Un extrait de récit est un document culturel. L’enseignant pourrait donc également aborder, suivant le contenu du texte, certains faits de société (racisme, pauvreté, etc.) qui peuvent servir de comparaison dans les deux cultures, celle de l’apprenant et celle du pays étranger. Cependant, il faut se méfier, comme le signale Alfred Noé, car « un récit n’est pas un document pour enseigner la civilisation ou la réalité française. Aucun écrivain ne cherche dans son œuvre de donner à son lecteur une image statistiquement objective de la réalité. » (Noé, 1993) Il existe un risque d’interprétations erronées et de contresens dans la réception d’un texte, ceux-ci relèvent des éléments socioculturels de référence et du culturel en général. « La lecture d’un texte littéraire peut fournir des contenus fort divers selon les lecteurs compte tenu de leurs expériences, de leur idéologie, de leur culture, voire même du contexte particulier de la lecture. » (Cuq, 2005) L’apprenant peut donc se retrouver face à face avec ce que l’on appelle généralement le choc culturel.
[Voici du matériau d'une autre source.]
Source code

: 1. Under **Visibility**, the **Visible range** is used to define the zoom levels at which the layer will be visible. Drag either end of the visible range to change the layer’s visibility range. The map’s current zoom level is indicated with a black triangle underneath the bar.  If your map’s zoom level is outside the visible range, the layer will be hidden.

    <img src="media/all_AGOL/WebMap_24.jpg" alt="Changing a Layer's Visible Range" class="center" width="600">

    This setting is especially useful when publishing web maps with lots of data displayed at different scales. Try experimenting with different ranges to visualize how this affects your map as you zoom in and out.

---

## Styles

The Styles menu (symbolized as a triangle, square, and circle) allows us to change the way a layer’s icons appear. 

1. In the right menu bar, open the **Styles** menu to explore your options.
Pour le réduire il est possible de favoriser « le contact avec l’ailleurs et la rencontre avec l’autre par des données civilisationnelles, par des références aux réalités extra-linguistiques et extra-textuelles qui permettent de construire une compétence culturelle. » (Cuq, 2005) Ainsi, malgré « la dichotomie culture et civilisation qui a partagé en deux le siècle dernier » (Cuq, 2005), la littérature et la civilisation peuvent se rencontrer en classe de langue pour poursuivre le même objectif et faciliter à l’apprenant l’accès à la culture de l’Autre.

Pour finir, affirmons que l’approche interculturelle est bien "ancrée" dans la didactique du FLE. Ajoutons cependant qu’elle n’est pas encore tout à fait opérationnelle en littérature, même si celle-ci a confirmé son existence dans les manuels du FLE et son potentiel incontestable pour l’approche interculturelle.